What is required:
In the data that follows, find the line with "(1171, 66) none"; transcribe it, every later line up to the one with "[669,199,723,217] finding ->", and that line as well, exactly and with no others.

Exercise inputs:
********************
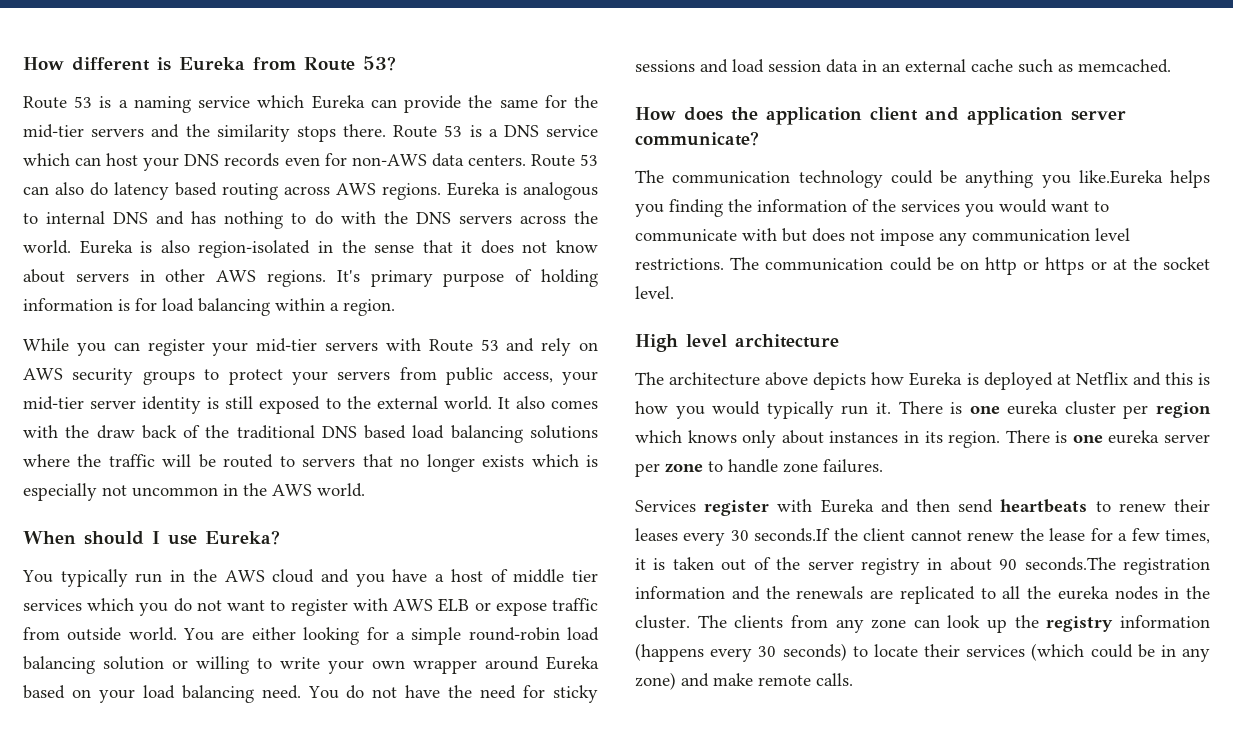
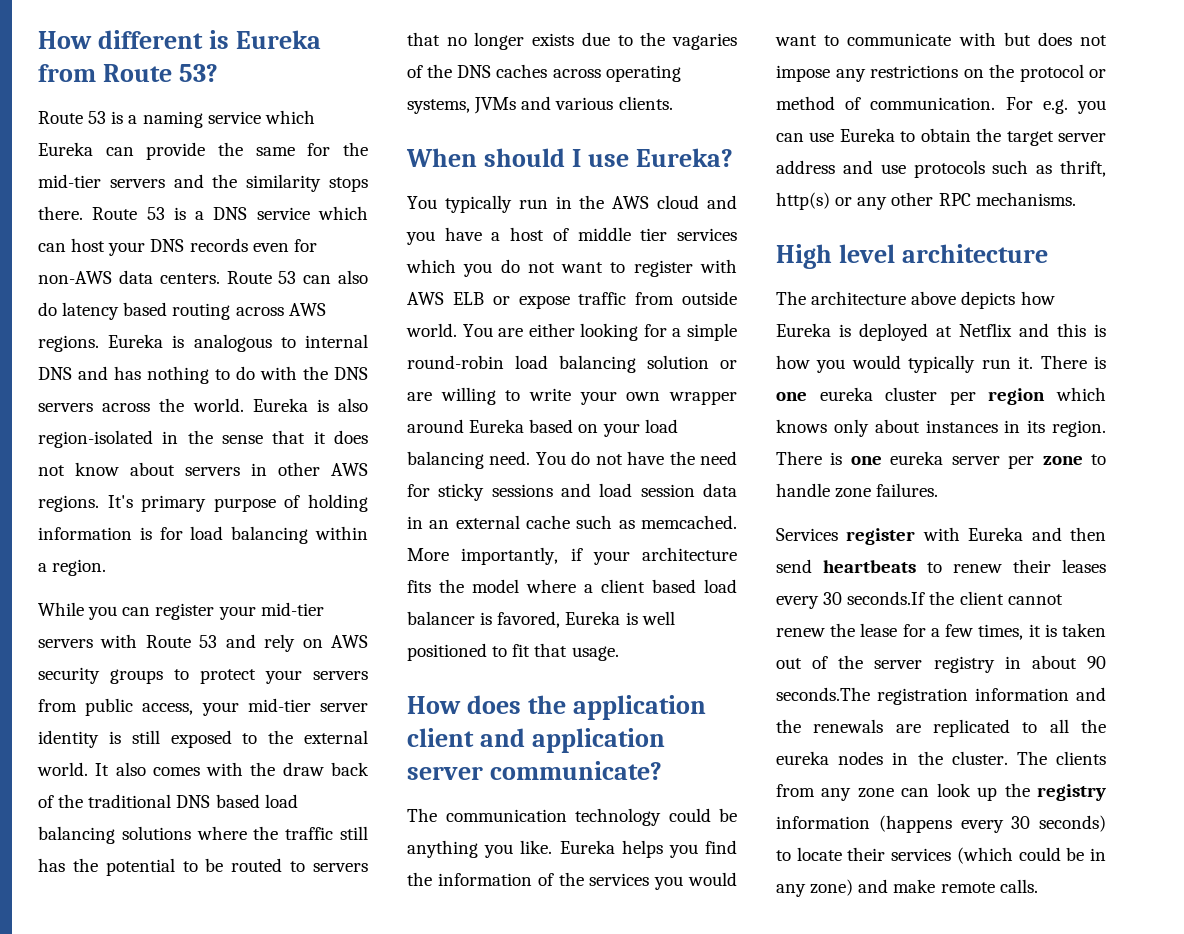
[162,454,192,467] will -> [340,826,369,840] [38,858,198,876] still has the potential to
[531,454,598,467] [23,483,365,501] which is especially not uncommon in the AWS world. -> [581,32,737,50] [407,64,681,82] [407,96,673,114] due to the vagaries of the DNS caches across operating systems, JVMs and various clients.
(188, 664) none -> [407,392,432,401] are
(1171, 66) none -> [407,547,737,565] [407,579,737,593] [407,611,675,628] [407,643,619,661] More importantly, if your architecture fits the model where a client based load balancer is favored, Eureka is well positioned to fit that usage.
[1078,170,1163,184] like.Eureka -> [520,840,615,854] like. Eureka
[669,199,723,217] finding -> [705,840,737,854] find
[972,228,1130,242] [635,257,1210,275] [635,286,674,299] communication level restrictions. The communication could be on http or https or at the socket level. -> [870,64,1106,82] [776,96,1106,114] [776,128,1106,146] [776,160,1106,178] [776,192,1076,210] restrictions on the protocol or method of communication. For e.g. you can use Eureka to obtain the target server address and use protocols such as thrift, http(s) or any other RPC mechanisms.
********************
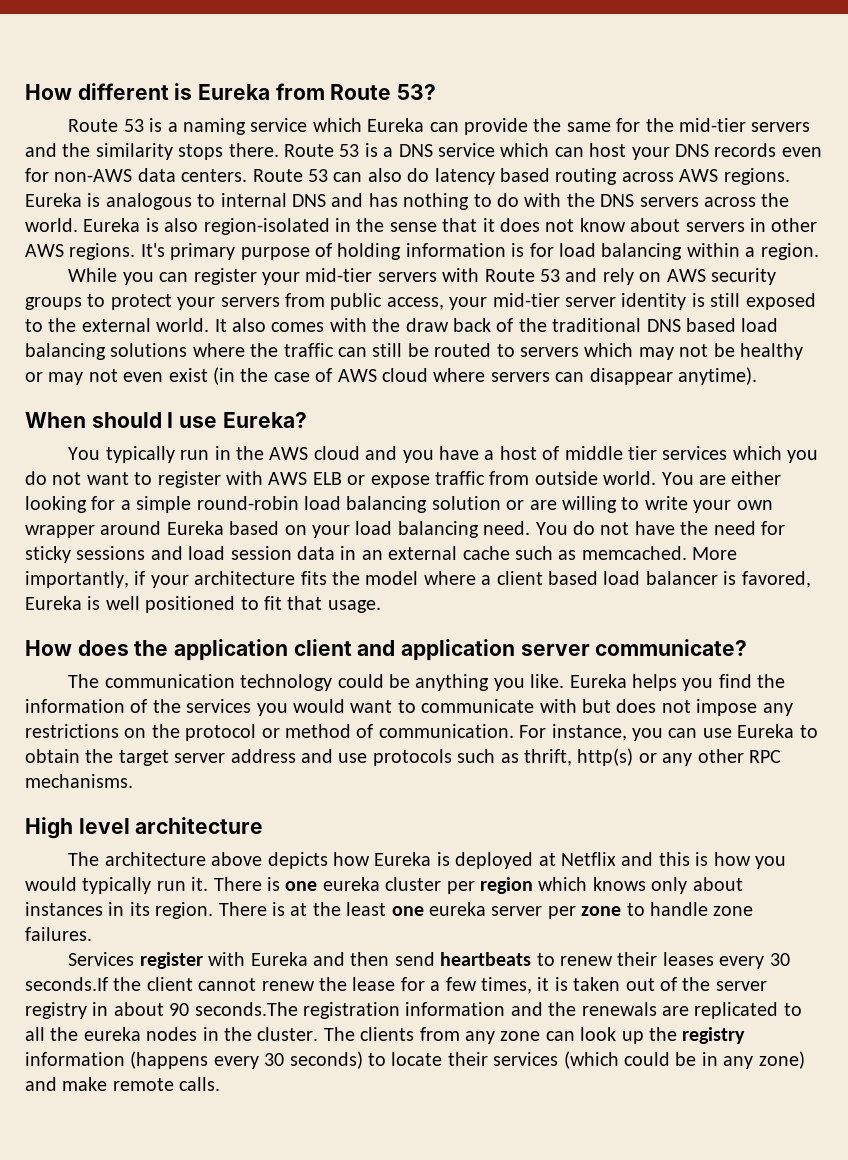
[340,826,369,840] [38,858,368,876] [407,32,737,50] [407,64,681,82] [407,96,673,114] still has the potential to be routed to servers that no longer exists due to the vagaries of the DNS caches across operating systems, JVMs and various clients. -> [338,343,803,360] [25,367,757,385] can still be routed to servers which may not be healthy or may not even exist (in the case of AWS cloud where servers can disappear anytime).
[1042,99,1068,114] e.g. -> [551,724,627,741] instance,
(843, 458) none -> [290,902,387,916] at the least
********************
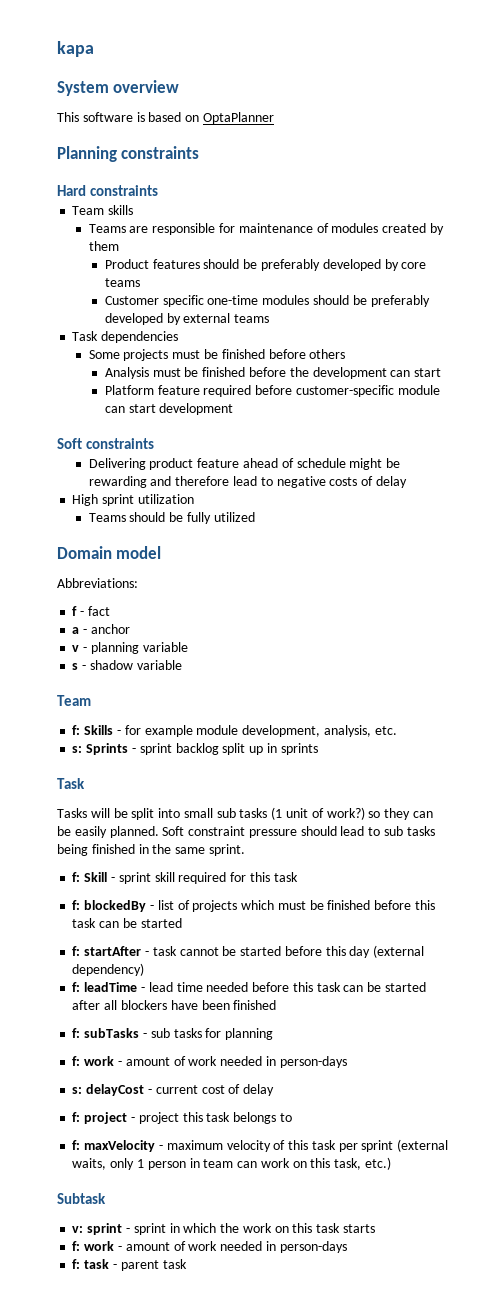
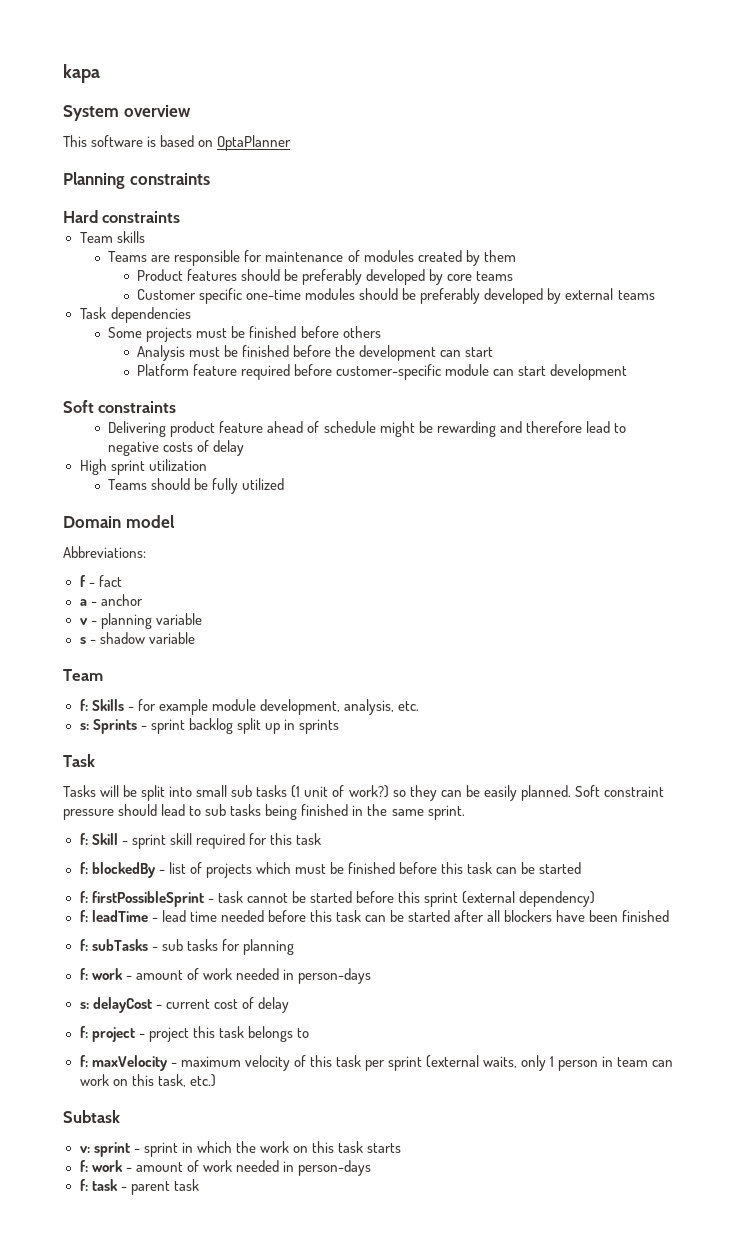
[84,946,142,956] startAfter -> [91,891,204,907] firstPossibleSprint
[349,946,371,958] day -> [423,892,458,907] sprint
********************
Written reply:
(1171, 66) none -> [407,547,737,565] [407,579,737,593] [407,611,675,628] [407,643,619,661] More importantly, if your architecture fits the model where a client based load balancer is favored, Eureka is well positioned to fit that usage.
[1078,170,1163,184] like.Eureka -> [520,840,615,854] like. Eureka
[669,199,723,217] finding -> [705,840,737,854] find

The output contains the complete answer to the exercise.